EXERCISE:
Show every line of the records below that contains the word "gerbv".

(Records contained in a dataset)
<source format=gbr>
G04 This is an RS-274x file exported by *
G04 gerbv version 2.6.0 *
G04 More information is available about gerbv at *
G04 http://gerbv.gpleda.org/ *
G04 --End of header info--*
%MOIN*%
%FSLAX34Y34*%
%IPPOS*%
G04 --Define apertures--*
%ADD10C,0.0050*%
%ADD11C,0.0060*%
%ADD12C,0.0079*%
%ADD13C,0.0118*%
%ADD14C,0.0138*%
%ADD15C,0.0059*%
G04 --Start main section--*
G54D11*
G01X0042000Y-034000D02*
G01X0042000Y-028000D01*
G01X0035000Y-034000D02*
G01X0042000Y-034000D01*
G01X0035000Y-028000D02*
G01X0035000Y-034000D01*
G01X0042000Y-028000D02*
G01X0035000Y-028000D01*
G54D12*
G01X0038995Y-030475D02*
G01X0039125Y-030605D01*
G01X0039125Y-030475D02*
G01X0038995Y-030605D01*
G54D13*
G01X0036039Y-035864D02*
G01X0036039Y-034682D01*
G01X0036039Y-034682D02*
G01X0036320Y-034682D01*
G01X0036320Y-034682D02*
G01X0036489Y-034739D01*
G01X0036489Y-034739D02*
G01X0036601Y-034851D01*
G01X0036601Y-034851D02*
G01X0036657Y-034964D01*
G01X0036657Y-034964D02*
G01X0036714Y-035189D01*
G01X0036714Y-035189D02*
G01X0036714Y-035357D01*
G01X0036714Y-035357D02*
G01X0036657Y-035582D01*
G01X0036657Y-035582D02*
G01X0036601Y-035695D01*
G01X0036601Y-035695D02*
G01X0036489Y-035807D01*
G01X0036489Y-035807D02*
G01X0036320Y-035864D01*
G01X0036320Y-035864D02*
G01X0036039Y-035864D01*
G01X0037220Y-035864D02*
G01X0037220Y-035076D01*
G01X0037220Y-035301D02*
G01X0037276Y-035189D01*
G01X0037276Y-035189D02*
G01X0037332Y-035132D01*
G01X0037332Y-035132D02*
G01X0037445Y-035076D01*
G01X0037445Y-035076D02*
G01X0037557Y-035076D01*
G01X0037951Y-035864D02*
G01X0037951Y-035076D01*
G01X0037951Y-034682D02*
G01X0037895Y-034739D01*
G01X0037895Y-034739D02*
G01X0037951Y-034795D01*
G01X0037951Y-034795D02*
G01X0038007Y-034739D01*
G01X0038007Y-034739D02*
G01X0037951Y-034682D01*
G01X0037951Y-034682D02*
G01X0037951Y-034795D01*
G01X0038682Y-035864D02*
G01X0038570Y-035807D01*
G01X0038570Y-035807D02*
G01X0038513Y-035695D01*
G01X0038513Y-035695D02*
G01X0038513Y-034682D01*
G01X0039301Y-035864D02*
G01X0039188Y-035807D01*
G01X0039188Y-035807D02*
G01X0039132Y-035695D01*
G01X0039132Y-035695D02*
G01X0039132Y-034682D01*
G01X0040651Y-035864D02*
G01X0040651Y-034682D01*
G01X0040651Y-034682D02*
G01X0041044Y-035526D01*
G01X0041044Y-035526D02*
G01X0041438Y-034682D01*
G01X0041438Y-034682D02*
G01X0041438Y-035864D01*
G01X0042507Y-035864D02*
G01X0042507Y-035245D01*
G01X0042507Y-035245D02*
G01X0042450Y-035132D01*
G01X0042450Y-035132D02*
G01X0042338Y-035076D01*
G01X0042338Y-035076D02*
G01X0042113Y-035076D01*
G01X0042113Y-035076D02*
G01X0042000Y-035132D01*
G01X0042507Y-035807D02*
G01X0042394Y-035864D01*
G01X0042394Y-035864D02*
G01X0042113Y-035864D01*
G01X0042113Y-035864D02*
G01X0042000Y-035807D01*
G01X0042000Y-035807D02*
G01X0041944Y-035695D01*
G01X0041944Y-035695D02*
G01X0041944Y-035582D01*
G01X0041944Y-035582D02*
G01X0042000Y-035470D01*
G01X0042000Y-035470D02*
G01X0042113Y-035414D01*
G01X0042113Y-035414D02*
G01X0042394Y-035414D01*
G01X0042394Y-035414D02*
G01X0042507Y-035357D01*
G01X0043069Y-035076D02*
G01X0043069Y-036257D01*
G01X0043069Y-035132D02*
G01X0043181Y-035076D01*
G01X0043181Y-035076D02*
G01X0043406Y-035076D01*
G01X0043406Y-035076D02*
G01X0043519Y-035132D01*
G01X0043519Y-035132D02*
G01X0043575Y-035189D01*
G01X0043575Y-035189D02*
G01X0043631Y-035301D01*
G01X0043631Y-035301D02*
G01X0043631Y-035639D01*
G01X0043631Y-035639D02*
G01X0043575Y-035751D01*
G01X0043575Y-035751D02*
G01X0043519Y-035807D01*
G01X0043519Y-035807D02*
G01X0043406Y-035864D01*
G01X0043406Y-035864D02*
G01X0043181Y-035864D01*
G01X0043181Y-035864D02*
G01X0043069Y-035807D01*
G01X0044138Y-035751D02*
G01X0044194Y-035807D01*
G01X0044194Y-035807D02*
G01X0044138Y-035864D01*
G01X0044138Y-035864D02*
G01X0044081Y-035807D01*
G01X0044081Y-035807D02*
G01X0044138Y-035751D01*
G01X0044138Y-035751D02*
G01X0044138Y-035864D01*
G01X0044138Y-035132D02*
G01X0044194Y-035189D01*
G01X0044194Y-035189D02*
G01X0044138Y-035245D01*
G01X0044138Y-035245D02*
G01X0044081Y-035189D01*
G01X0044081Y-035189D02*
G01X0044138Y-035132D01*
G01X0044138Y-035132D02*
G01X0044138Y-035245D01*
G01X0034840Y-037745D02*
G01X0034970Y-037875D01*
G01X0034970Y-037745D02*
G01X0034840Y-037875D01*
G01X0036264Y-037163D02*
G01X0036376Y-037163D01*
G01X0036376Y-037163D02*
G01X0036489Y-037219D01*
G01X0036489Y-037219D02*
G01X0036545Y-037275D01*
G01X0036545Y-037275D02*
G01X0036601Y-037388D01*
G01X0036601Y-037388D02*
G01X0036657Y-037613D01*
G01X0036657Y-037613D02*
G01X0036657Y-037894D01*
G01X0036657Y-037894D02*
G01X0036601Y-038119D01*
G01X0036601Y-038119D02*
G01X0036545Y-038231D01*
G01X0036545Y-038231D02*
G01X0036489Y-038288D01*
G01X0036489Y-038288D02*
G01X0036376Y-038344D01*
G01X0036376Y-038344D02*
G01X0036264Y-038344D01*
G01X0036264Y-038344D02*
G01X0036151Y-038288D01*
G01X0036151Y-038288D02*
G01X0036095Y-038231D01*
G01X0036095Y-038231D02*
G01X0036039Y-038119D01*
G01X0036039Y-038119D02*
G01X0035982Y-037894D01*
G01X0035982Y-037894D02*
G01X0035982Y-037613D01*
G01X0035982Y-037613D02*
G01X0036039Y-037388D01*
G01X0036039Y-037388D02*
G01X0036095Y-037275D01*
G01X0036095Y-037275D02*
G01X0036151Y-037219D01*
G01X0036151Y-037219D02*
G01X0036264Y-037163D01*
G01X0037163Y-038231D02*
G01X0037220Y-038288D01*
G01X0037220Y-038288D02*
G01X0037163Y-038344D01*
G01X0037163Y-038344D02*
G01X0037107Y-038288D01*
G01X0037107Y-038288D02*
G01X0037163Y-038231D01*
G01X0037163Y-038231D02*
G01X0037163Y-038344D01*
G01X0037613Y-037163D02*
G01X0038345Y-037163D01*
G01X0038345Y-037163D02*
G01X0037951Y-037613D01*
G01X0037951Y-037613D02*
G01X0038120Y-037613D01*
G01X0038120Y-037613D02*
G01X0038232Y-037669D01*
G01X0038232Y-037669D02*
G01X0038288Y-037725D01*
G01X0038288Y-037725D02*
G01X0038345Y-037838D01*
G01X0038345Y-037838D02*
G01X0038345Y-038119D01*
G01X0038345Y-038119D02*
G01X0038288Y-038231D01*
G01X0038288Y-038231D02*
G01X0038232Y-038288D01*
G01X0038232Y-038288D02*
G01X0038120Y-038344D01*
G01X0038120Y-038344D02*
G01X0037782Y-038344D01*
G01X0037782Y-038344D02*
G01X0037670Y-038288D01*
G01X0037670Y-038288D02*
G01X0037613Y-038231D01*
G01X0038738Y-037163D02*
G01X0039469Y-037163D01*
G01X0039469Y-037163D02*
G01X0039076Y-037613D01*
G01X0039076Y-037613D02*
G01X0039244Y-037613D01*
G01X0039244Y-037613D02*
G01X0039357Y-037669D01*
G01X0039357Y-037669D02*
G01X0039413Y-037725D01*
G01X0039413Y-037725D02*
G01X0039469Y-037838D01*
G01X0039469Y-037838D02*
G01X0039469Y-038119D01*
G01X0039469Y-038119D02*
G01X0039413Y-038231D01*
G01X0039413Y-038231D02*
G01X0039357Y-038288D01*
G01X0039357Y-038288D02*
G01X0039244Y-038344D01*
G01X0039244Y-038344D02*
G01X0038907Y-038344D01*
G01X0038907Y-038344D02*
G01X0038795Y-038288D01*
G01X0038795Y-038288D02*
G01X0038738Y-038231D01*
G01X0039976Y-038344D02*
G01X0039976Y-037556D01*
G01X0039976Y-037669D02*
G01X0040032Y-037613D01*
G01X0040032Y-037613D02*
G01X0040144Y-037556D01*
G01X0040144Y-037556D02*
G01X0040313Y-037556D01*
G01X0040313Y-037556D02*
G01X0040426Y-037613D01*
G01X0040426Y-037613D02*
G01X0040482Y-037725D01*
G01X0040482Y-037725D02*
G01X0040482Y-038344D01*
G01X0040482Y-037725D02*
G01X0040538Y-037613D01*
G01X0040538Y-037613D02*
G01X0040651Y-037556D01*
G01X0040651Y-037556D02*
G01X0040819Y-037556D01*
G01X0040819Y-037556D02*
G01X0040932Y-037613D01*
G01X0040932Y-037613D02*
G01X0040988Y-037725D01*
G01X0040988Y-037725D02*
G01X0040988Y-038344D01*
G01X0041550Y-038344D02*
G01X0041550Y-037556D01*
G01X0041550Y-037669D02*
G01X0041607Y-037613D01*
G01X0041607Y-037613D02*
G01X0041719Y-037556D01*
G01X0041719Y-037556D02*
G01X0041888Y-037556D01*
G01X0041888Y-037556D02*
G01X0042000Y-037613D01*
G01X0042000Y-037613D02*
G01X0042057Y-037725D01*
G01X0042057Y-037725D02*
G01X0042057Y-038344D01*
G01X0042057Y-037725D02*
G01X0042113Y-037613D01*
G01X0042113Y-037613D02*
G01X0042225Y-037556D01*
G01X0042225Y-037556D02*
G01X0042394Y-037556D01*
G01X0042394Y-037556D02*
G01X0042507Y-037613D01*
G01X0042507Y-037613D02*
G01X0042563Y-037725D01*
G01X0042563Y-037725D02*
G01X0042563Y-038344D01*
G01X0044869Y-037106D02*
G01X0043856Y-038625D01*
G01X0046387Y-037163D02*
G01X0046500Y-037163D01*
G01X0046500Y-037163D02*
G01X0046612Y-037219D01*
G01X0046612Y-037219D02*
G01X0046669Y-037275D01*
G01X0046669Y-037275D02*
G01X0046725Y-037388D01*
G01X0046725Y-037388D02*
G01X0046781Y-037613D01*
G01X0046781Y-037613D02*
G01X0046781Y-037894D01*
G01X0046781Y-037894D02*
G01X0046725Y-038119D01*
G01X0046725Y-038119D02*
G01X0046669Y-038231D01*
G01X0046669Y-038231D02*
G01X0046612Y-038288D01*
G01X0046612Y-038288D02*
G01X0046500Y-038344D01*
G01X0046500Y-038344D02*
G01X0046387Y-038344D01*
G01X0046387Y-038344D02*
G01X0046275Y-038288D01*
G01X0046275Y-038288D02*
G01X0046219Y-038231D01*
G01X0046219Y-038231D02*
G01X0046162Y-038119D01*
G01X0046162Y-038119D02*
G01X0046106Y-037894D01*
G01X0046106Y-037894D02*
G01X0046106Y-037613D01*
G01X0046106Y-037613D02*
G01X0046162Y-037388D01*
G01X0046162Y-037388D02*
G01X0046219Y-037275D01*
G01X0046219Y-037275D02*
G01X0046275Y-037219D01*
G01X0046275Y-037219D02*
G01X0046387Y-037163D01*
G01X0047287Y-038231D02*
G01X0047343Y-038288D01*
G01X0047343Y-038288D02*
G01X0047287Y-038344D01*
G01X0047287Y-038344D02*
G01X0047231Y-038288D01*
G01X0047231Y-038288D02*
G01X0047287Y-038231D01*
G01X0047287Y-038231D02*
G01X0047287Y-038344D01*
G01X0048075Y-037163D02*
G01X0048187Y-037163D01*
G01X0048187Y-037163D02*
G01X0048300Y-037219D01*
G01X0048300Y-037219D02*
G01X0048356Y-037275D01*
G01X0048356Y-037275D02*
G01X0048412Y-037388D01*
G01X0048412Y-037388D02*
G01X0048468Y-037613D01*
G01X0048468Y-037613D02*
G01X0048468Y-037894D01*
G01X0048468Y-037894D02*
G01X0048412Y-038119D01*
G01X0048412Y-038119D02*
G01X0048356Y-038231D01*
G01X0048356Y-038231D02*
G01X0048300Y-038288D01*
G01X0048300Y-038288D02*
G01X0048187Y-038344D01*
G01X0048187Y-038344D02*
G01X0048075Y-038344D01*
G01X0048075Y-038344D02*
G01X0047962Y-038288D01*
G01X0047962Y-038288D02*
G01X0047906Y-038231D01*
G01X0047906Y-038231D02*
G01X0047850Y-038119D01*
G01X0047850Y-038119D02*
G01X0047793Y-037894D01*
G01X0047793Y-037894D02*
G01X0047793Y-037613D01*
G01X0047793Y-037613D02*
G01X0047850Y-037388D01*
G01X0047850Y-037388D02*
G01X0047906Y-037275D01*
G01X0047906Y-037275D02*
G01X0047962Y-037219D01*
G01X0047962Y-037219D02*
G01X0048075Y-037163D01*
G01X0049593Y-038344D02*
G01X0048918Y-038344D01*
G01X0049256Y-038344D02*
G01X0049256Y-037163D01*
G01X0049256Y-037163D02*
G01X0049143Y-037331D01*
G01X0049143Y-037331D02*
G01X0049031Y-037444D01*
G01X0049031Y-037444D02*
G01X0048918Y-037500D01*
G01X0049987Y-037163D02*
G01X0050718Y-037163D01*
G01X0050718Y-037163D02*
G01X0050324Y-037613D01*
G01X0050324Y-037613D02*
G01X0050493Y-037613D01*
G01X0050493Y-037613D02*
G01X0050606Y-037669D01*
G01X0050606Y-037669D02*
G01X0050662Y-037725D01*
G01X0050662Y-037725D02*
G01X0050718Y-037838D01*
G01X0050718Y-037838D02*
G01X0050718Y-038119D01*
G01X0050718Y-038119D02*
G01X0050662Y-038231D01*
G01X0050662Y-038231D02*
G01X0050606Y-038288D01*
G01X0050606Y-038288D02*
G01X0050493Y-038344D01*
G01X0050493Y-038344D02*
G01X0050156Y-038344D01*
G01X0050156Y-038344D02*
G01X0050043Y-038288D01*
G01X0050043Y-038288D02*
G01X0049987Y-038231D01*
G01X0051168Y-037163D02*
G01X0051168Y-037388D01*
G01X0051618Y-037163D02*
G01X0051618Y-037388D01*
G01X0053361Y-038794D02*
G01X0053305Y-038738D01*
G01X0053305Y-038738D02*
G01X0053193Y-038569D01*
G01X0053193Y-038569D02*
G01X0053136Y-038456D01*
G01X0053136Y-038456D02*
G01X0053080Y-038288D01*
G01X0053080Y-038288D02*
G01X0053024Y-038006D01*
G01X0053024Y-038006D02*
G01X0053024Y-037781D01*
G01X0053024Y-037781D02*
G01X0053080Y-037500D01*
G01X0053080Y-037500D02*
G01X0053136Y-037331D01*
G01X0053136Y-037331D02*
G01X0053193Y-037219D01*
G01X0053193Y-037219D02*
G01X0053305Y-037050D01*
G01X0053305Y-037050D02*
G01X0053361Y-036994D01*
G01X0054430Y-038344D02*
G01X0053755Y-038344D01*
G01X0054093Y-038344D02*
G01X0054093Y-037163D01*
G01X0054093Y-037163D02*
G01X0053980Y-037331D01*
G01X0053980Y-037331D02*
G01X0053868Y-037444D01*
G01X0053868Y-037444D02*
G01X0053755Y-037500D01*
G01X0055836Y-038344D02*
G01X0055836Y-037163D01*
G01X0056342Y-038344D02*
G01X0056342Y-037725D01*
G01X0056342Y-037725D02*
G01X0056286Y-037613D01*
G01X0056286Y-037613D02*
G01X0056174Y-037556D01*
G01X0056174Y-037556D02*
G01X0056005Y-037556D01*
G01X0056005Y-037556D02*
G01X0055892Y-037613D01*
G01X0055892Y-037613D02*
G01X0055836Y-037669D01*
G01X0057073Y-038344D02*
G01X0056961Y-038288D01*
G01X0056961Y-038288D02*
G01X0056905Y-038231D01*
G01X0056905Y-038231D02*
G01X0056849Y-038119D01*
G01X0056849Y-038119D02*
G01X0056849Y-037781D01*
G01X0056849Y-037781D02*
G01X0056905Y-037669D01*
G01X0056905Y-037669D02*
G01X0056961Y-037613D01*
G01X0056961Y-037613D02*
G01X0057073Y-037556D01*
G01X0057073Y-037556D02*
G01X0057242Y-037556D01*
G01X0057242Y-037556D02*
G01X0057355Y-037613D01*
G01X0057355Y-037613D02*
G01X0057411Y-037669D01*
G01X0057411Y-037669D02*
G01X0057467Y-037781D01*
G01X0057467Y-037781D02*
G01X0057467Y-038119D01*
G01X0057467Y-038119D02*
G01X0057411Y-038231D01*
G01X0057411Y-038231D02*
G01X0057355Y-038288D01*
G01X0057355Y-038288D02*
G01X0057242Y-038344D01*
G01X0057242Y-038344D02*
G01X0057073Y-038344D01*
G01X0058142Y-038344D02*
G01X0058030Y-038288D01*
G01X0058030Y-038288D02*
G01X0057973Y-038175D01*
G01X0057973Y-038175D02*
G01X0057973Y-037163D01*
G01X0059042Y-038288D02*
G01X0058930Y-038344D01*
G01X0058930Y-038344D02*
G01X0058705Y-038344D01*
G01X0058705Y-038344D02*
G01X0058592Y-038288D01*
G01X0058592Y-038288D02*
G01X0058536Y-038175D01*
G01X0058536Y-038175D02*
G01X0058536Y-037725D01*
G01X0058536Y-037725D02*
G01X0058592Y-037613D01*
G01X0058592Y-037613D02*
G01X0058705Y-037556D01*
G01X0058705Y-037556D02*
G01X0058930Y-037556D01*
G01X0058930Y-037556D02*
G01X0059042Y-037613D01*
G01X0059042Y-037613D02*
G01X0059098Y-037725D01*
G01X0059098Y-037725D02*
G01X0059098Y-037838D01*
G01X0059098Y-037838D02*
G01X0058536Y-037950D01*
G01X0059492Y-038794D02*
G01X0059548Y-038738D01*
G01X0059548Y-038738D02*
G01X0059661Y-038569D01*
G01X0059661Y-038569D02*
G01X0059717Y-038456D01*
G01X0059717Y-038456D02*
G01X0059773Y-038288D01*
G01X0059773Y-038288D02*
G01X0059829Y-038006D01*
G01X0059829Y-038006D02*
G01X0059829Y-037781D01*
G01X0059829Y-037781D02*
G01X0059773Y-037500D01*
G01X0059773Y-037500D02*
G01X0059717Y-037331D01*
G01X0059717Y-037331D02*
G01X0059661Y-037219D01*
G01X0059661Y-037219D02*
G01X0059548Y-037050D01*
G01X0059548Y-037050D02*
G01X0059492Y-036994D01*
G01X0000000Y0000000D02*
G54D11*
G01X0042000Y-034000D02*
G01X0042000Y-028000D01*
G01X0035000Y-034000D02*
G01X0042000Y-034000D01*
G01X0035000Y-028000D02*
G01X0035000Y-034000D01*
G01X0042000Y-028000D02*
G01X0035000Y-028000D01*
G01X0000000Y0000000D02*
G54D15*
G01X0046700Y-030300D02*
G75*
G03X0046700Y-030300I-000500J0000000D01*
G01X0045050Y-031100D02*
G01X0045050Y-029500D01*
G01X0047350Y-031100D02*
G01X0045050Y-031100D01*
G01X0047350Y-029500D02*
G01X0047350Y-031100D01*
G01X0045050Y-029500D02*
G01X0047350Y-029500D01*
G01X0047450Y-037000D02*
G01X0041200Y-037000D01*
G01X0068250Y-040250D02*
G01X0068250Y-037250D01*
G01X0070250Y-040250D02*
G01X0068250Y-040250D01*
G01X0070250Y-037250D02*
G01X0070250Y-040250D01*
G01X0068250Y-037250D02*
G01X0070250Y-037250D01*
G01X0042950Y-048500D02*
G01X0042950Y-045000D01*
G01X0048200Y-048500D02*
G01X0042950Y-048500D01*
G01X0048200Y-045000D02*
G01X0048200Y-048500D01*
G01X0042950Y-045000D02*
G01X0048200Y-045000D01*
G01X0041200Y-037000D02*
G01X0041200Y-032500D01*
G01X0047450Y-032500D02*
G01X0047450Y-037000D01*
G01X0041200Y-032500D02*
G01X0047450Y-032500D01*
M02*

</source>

EXPECTED ANSWER:
G04 gerbv version 2.6.0 *
G04 More information is available about gerbv at *
G04 http://gerbv.gpleda.org/ *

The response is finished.